**TO BE DONE:**
Write the next part of the essay on Guardians of the Galaxy Vol. 2, picking up after its final sentence. The listing that follows the essay is not part of it.

**PASSAGE:**
+ + + + +

The Ties That Bind: Regarding Guardians of the Galaxy Vol. 2

A lot of my early days of pop music appreciation came from my father's vinyl collection and listening to classic rock radio in his 1980 blue Toyota Corolla; my mom was more into traditional Korean music and classical which I developed a healthy appreciation for as well. But the stuff he would play on that old turntable was stuff more from Guardians of the Galaxy Vol. 2 than its predecessor: Fleetwood Mac, Glen Campbell, Cat Stevens, John Denver. Something about those tunes are perfect for contemplative night drives or background music alone in the apartment. A standout for me was always The Chain by Fleetwood Mac, a song that perhaps best embodies its album's mission statement of relationships becoming frayed and unwound with that song recognizing the ties that bind coming loose in one final declaration to keep it all going. That song figures more prominently than any other in the Guardians of the Galaxy sequel at a moment when the team runs the very real risk of completely falling apart and when they emerge from the crucible even tighter than before.

There are two ways a studio can handle the production of a sequel to a runaway successful film with a returning filmmaker: They can either tighten the clamps to zealously protect what made its predecessor a hit in the first place (See: Iron Man 2) or run wild and put their own personal stamp on it (See: Batman Returns). Disney exercised the latter option as they had not-so-quiet hopes that Guardians of the Galaxy would be their Star Wars (remember that the movie was greenlit before the LucasFilm acquisition and opened a full year before The Force Awakens) and immediately commissioned a sequel giving returning writer/director James Gunn even more free reign creatively.

+ + + + +

**SUPPLIED DATA:**
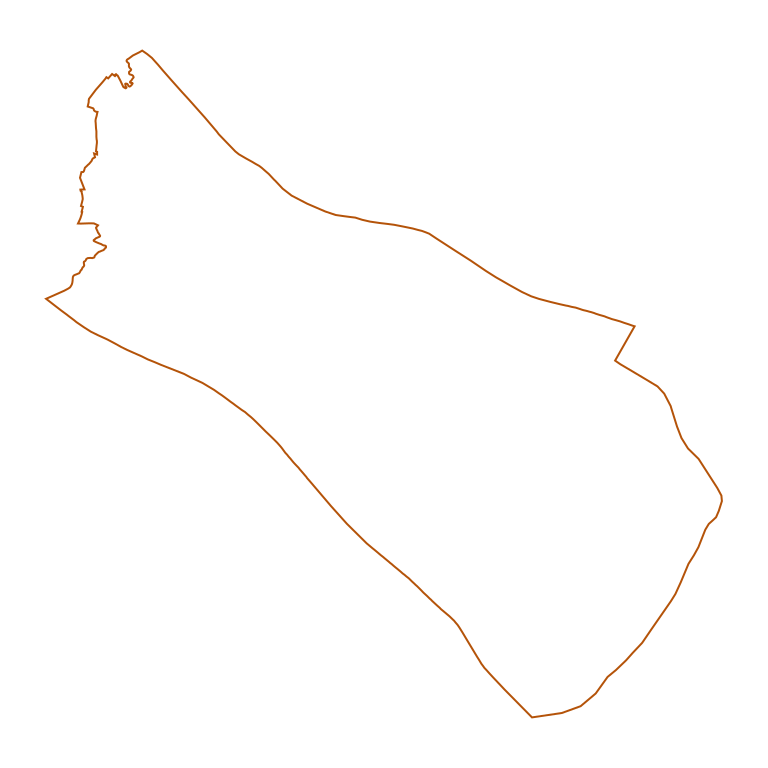 outline of Thanh Phu, Bến Tre, Vietnam
{"feature_id": "81297802B66468397901634", "entity_name": "Thanh Phu", "entity_type": "district", "adm_level": 2, "iso_a3": "VNM", "parent_name": "Vietnam", "parent_adm1": "Bến Tre", "projection": "mercator", "projection_center": [106.488, 9.931], "detail": "fine", "context": "isolated", "style": "outline", "palette": "amber", "viewbox_px": 768, "rotation_deg": 0, "n_neighbors": 0, "source": "geoboundaries", "source_scale": "gbopen_adm2", "svg_char_len": 5851}
<svg xmlns="http://www.w3.org/2000/svg" viewBox="0 0 768 768"><path d="M246.1,158.5L238.9,154.3L235.3,151.4L226.8,142.6L218.8,134.3L216.8,131.6L205.0,117.7L188.9,99.6L182.2,92.3L171.5,80.3L162.8,70.4L158.0,64.7L155.1,61.5L151.9,57.9L147.1,54.0L142.2,50.6L139.5,52.2L132.9,55.5L128.6,58.7L127.5,59.3L126.9,59.9L126.6,60.5L126.6,61.0L126.8,61.5L127.4,62.2L128.4,63.0L128.8,63.5L129.0,64.0L128.9,65.0L128.9,66.2L129.1,66.7L129.3,67.4L130.9,69.1L131.1,69.4L131.1,69.8L130.8,70.3L130.4,70.9L129.7,71.4L129.1,71.9L129.1,72.3L129.0,72.9L129.1,73.5L129.5,74.2L130.1,74.5L131.6,74.9L132.3,75.2L133.0,75.8L133.3,76.3L133.5,76.8L133.6,77.4L133.4,77.7L132.9,78.3L132.5,78.7L132.1,79.4L131.2,80.7L130.2,81.6L130.0,82.1L130.1,82.5L130.5,82.8L132.3,83.0L132.6,83.4L132.5,83.7L131.7,84.9L130.5,86.1L129.8,86.5L129.4,86.5L128.8,86.2L128.3,85.6L127.9,84.7L127.3,83.9L126.6,83.7L125.7,83.6L125.3,83.8L125.2,84.0L125.3,84.3L125.5,84.8L125.6,85.6L125.5,85.9L125.5,86.3L125.6,86.8L126.1,87.0L126.5,87.3L126.5,87.5L126.3,87.9L125.9,88.2L125.6,88.3L124.3,87.6L123.8,87.3L123.5,87.1L123.2,86.7L120.4,80.7L117.7,75.6L117.2,75.3L116.0,74.2L115.4,74.6L115.8,75.3L115.0,76.1L112.1,74.0L108.2,78.4L106.4,77.2L105.4,78.7L102.4,82.3L95.9,89.7L89.0,98.8L88.7,100.4L88.7,102.1L87.7,106.5L93.1,108.3L93.4,108.7L93.7,109.1L94.0,110.3L94.5,110.9L95.3,111.4L95.9,111.7L96.6,111.8L97.5,111.9L96.9,114.5L96.7,115.7L96.1,117.7L95.7,119.2L95.5,121.1L95.7,123.0L96.0,128.1L96.4,131.3L96.4,132.7L96.4,136.8L96.6,139.3L96.9,141.0L96.9,142.9L96.6,145.3L96.0,151.4L97.1,151.8L97.1,154.5L94.1,153.5L95.0,157.3L93.9,157.9L92.8,158.5L92.5,158.9L92.1,159.7L91.6,160.9L90.2,162.6L88.9,164.1L88.2,164.6L86.4,166.4L85.3,167.4L84.9,167.8L84.0,170.9L83.4,171.8L83.1,172.0L81.4,172.1L80.7,175.0L80.0,177.8L84.5,189.4L80.4,189.6L80.6,190.8L81.7,191.6L81.6,192.2L82.3,195.1L82.5,196.6L82.7,198.2L82.7,199.3L82.1,201.9L81.0,206.0L82.9,206.8L82.6,208.1L81.6,211.8L82.2,212.0L81.5,214.9L80.5,218.0L79.8,219.7L78.0,223.5L80.7,223.6L89.8,223.3L93.9,223.4L98.0,225.3L97.2,226.3L96.1,227.5L96.0,227.9L96.8,229.8L97.3,230.7L98.0,232.6L98.3,233.0L98.5,233.1L100.1,235.8L100.0,236.3L99.4,236.8L98.2,237.3L95.9,238.3L94.9,239.2L94.1,239.8L93.7,240.2L93.7,240.7L93.9,241.0L96.1,242.1L99.2,243.4L101.2,244.1L102.3,244.8L103.5,245.4L104.4,245.5L104.7,245.5L105.3,245.7L105.9,246.1L106.0,246.4L106.0,247.3L105.9,247.6L105.1,248.2L104.7,248.6L104.4,249.3L104.0,249.5L103.7,249.9L103.0,250.3L102.1,250.6L101.4,250.9L100.9,251.1L100.1,251.5L99.5,251.7L98.8,251.9L98.3,252.3L97.3,253.2L95.4,255.1L94.9,255.6L94.7,256.1L94.6,256.6L94.3,257.3L94.1,257.4L93.8,257.7L93.4,257.8L93.0,257.8L92.3,258.1L90.4,257.9L87.8,258.1L87.3,258.4L86.4,258.9L86.1,259.5L85.9,260.0L85.6,260.5L85.3,260.9L84.8,261.3L84.0,261.7L83.8,262.3L83.9,263.6L84.2,265.2L83.9,266.1L83.4,266.8L82.7,267.3L82.1,268.5L81.6,269.7L80.8,270.3L80.5,270.8L80.3,271.4L79.7,272.4L79.4,272.9L79.2,273.2L77.7,273.8L76.3,274.4L75.1,274.8L74.2,275.3L73.8,275.5L73.4,276.0L72.9,277.0L72.7,278.9L72.6,280.7L72.3,282.8L71.8,284.5L70.7,286.4L70.0,287.4L68.2,288.6L64.3,290.7L60.7,292.3L46.1,298.8L54.2,305.1L61.2,310.5L66.9,314.7L68.4,315.9L74.1,320.2L76.4,322.1L84.0,327.3L90.9,331.7L98.2,335.3L105.7,338.7L107.8,339.7L115.3,343.7L121.2,347.0L127.1,349.9L133.4,352.7L141.8,356.4L147.8,359.4L154.8,362.2L161.1,364.9L184.0,373.9L191.0,377.6L202.4,382.9L214.1,389.9L215.8,391.1L218.9,393.3L221.9,395.3L224.5,397.2L230.1,401.4L230.9,402.0L233.2,403.6L235.4,405.3L238.3,407.4L241.7,409.9L245.1,412.1L247.8,414.5L251.0,417.1L253.2,419.1L256.3,422.1L265.8,431.6L269.8,435.4L273.4,438.9L277.3,442.8L280.9,446.9L282.1,448.4L285.3,452.8L287.2,454.8L288.1,456.0L289.1,457.2L290.4,458.6L291.5,460.0L292.4,461.1L293.4,462.3L294.4,463.4L296.0,465.1L298.6,467.8L299.9,469.5L300.8,470.5L302.7,472.7L303.9,474.1L304.9,475.3L306.3,476.9L307.1,478.1L308.5,479.7L309.4,480.7L331.1,506.2L346.9,523.8L366.6,543.3L372.8,548.5L374.2,549.6L376.6,551.6L380.7,555.1L383.4,557.2L384.4,558.1L386.1,559.5L387.3,560.5L389.0,561.9L390.1,562.9L391.8,564.2L392.9,565.2L394.3,566.4L395.5,567.4L397.0,568.6L400.6,571.6L401.6,572.5L402.7,573.5L403.7,574.2L405.2,575.4L406.2,576.3L408.8,578.3L412.1,581.6L414.4,583.7L415.6,584.9L417.0,586.1L421.6,590.7L422.7,591.9L423.6,592.8L426.0,595.0L427.2,596.1L429.7,598.6L431.0,599.7L432.1,600.9L433.3,602.0L436.0,604.5L437.3,605.7L439.7,607.8L440.9,609.1L449.6,616.4L453.0,619.7L454.0,620.6L455.6,622.6L457.6,624.9L459.3,627.4L462.3,632.2L467.1,640.2L477.1,656.8L478.9,659.6L481.4,663.8L483.0,665.9L484.4,667.9L486.3,669.9L489.5,673.5L493.2,677.5L504.5,689.5L532.0,717.4L561.8,713.0L580.6,706.2L595.7,693.5L607.6,676.9L616.0,670.0L626.2,660.2L632.6,653.0L642.2,642.8L651.2,629.6L670.9,601.2L675.4,594.0L680.8,582.2L688.5,563.8L693.9,555.3L698.4,547.2L705.3,529.7L708.8,523.9L712.5,520.6L716.1,517.2L718.8,510.9L721.9,501.1L721.4,495.6L717.3,488.0L698.6,458.9L688.0,448.5L681.5,438.1L677.0,426.5L671.2,407.9L670.7,406.1L664.2,393.6L657.5,386.4L642.4,377.3L620.3,364.2L615.1,360.6L634.6,326.3L632.6,325.7L628.4,324.2L624.3,322.9L620.1,321.4L616.3,320.3L614.5,319.8L611.9,319.1L610.0,318.4L607.7,317.6L606.1,317.0L604.7,316.4L603.0,315.9L599.4,314.9L597.6,314.3L595.7,313.7L594.3,313.1L593.0,312.7L591.1,312.1L589.4,311.7L587.4,311.1L585.8,310.7L583.6,310.2L581.9,309.7L580.5,309.2L578.7,308.6L575.6,307.6L571.8,306.9L567.9,305.9L566.1,305.6L559.8,304.2L550.3,301.9L539.0,298.9L531.2,296.3L522.0,292.0L509.9,285.3L502.1,280.8L496.1,277.4L486.0,271.0L470.7,260.6L455.7,251.0L436.4,238.5L429.2,233.7L425.7,232.3L421.9,230.9L418.2,230.0L412.7,228.5L402.9,226.5L394.2,224.8L387.3,223.9L379.6,223.0L370.0,221.6L362.2,219.8L355.3,217.6L351.0,217.1L344.1,216.2L335.7,215.0L325.3,211.5L307.2,203.7L291.6,195.6L282.6,188.6L275.2,180.7L274.1,179.7L268.7,173.9L265.1,170.8L261.7,167.8L259.2,165.9L255.6,163.9L252.1,161.8L246.1,158.5Z" fill="none" stroke="#b45309" stroke-width="2"/></svg>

+ + + + +

**EXERCISE OUTPUT:**
With his confidence in working with a major studio solidified, Gunn was more comfortable with getting a little more weird and a lot more personal. Whereas the 2014 original saw Peter Quill confronting unresolved issues over his mother, the 2017 sequel would be all about Quill's titanic daddy issues. In a way, Guardians of the Galaxy Vol. 2 would also take cues from Age of Ultron: Another story about an ensemble uneasily learning more about each other while trying to settle into a team dynamic. And just like the Avengers sequel, it would fall into the same pitfall of really only working when going deeper rather than bigger.

Taking place several months after stopping Ronan, the Guardians find themselves as a band on the run after Rocket recklessly steals some volatile power batteries from the perpetually gold and perpetually British Sovereign and the Ravagers, Yondu's crew of unruly space pirates. Saved by Quill's father, Ego the Living Planet, Star-Lord cautiously leaves with his father with Gamora and Drax in tow while his partnership with Rocket is at an all-time low. Hijinks, as they are wont to do, ensue.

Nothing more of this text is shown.